**指示文:** 記事によると、図面作成のためのCADソフトの新規契約料はおよそいくらか。

+++ 記事

土地家屋調査士として業務を行うには、CADソフトやトータルステーションなど、測量を行うための高価な設備投資が必要となります。そこで、今回は土地家屋調査士として開業を予定されている方に向けて、業務を行う上で必要なPCソフトや測量機材、その他の道具の説明をしたいと思います。すべてを揃えようとするとかなり高額になるため、同じ支部の土地家屋調査士と協力して、できるだけ初期費用を抑えて開業することをオススメします。
★★★ …… 必ず必要
★★ …… 余裕があれば必要
★ …… あると便利
PCソフト
CADソフトや登記申請書、調査報告書作成ソフトなど、様々なソフトがあります。
図面作成のためのCADソフト★★★
福井コンピュータ、アイサンテクノロジー、BBCなど |
新規契約料約100万円、システム保守料金年間15~25万円 |
所属する土地家屋調査士会の支部の方が多く使われているソフトがオススメです。入会時に支部長さんに書類を提出するので、その時にでも質問してみればわかると思います。
しかし、最新の機械やソフトを導入した場合は話が変わってきます。先輩の調査士でも操作方法がわかりかねる内容となる場合は、やはり購入するメーカーに問い合わせるのが一番。ですから、購入後のサポートがしっかりしている会社のものを選ぶと良いです。私自身、実際に現場で困ったときに担当者にすぐに電話し、対応して頂いています。特に新しい機械を導入した直後の現場では、操作に困ることが多く大変助かっています。
申請書、調査報告書作成ソフト★★
福井コンピュータ、アイサンテクノロジー、BBCなど |
20~30万円 |
これもCADソフトと同じく所属する土地家屋調査士会の支部の方が多く使われているソフトがオススメです。はじめはExcelやWord、調査士会が提供しているソフトを利用しても十分に対応できます。
法務局の登記官が電子申請などを閲覧する際、使用しているソフトがBBCだという噂を聞いたことがありますが、真偽は不明です。私は福井コンピュータのソフトで統一しているため、TREND REGICを利用しています。どのメーカーのものでも、調査報告書作成や電子申請まで対応しています。

++++++
+++ 抽出データ

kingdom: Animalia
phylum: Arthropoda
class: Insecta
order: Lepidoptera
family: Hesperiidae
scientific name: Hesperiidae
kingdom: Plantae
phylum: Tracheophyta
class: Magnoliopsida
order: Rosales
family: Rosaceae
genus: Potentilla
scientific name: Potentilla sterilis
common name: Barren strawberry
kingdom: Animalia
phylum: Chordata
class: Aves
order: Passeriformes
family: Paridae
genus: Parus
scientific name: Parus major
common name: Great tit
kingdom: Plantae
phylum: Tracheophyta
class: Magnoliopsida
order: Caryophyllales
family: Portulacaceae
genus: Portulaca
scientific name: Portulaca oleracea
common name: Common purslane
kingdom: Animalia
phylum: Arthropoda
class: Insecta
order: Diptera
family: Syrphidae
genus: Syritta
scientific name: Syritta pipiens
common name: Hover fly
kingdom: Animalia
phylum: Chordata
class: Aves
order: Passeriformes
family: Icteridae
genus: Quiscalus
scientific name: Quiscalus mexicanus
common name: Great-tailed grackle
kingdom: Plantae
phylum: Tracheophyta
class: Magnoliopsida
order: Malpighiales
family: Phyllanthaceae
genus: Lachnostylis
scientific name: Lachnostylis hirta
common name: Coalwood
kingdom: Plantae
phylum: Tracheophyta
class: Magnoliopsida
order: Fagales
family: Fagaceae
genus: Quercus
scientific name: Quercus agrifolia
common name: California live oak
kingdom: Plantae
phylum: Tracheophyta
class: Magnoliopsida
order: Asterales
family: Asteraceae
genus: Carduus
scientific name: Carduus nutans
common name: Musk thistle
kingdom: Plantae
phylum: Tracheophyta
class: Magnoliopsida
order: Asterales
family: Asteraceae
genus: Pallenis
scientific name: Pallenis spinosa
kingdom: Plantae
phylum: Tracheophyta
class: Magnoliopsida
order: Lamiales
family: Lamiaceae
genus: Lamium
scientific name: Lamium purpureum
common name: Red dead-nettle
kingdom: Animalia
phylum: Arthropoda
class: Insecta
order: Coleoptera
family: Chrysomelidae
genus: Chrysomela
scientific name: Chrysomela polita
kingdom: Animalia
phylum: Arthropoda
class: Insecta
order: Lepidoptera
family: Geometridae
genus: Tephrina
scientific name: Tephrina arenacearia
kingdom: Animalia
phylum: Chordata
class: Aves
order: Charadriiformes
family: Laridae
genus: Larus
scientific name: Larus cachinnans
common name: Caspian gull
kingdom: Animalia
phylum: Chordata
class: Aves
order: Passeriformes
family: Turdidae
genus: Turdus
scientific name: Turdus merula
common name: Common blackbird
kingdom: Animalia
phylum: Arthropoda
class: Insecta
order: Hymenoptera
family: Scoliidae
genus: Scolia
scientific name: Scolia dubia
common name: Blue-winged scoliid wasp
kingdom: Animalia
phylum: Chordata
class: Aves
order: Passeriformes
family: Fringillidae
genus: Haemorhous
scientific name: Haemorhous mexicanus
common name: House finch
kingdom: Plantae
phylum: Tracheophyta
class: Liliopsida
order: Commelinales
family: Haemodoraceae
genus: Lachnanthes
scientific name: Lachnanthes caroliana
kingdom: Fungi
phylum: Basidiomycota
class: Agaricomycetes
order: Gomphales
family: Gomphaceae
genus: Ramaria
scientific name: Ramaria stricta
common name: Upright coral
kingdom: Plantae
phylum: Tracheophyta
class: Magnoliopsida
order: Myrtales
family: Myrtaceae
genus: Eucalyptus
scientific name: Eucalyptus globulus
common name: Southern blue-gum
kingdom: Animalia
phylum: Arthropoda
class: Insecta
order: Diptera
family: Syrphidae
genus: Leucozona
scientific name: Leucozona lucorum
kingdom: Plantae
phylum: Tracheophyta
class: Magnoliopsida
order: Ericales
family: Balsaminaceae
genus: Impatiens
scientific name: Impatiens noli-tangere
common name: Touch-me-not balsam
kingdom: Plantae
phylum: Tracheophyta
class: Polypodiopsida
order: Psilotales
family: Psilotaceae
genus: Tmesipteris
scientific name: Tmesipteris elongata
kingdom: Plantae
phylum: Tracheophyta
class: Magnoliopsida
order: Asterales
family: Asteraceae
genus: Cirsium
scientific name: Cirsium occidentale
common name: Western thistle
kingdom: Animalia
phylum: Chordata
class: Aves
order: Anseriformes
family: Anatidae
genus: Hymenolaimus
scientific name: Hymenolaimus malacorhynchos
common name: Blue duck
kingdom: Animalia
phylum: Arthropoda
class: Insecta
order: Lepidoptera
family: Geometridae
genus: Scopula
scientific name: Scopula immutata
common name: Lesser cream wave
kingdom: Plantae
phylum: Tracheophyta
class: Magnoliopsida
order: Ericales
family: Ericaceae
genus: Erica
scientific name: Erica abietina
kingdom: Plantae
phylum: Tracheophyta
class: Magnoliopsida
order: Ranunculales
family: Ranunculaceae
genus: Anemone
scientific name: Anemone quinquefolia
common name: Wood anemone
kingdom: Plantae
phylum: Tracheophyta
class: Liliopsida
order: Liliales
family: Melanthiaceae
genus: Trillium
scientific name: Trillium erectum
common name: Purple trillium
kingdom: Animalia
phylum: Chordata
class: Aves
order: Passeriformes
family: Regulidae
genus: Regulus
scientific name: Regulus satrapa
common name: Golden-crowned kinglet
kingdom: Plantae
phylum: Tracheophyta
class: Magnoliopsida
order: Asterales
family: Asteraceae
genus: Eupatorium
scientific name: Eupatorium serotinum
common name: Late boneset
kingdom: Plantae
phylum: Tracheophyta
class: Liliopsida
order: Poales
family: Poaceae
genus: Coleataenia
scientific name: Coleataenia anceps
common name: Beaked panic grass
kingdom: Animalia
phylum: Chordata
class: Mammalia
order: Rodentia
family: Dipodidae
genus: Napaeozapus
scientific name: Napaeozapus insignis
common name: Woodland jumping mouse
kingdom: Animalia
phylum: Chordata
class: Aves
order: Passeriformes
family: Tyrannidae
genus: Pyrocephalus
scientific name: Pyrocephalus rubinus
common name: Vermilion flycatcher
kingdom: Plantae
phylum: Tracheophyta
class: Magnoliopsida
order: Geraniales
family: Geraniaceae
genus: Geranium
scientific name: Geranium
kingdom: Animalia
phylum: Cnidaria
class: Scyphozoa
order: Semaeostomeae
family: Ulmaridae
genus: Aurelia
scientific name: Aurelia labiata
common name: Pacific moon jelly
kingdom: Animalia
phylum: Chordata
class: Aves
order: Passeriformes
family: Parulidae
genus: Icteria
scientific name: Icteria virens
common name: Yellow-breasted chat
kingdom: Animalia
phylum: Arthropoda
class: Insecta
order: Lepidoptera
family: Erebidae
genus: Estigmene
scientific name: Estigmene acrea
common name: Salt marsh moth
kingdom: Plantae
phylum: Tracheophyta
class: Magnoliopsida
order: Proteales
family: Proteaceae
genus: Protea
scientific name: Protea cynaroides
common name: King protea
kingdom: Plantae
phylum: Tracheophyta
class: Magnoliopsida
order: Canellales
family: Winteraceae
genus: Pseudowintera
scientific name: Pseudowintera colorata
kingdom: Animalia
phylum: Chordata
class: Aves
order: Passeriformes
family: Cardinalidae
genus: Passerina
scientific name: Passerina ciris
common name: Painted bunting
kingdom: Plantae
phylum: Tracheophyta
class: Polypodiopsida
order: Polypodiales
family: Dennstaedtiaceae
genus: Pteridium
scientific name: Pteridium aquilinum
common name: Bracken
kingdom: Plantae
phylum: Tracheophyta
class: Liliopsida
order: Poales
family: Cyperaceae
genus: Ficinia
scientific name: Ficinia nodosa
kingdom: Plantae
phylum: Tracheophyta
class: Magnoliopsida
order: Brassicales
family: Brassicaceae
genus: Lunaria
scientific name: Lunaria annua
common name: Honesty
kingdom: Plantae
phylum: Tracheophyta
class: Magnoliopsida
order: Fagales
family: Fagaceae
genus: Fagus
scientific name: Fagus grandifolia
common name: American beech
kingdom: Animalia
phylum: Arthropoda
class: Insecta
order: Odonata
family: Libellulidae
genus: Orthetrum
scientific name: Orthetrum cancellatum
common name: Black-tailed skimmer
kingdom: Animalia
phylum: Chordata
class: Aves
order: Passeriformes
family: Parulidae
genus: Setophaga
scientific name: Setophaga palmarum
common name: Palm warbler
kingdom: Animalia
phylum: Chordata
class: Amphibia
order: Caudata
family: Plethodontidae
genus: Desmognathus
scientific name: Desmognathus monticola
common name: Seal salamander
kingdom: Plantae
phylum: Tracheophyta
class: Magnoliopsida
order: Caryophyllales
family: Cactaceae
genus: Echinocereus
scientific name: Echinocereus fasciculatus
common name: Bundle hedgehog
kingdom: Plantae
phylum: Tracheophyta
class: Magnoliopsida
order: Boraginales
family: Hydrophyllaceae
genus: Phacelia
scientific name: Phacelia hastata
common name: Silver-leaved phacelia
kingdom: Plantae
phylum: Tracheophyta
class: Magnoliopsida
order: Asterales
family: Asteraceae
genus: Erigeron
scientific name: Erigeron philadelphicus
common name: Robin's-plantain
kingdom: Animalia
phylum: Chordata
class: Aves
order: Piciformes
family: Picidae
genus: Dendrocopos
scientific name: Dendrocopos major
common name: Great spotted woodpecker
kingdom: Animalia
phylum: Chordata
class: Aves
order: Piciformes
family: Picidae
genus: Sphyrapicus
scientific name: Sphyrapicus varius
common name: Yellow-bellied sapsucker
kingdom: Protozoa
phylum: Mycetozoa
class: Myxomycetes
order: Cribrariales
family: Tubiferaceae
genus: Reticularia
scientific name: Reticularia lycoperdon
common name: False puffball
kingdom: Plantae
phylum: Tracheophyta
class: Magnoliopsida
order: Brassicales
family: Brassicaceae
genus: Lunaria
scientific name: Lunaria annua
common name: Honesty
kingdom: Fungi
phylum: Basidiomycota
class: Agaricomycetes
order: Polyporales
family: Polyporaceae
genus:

++++++

**回答:** 約100万円。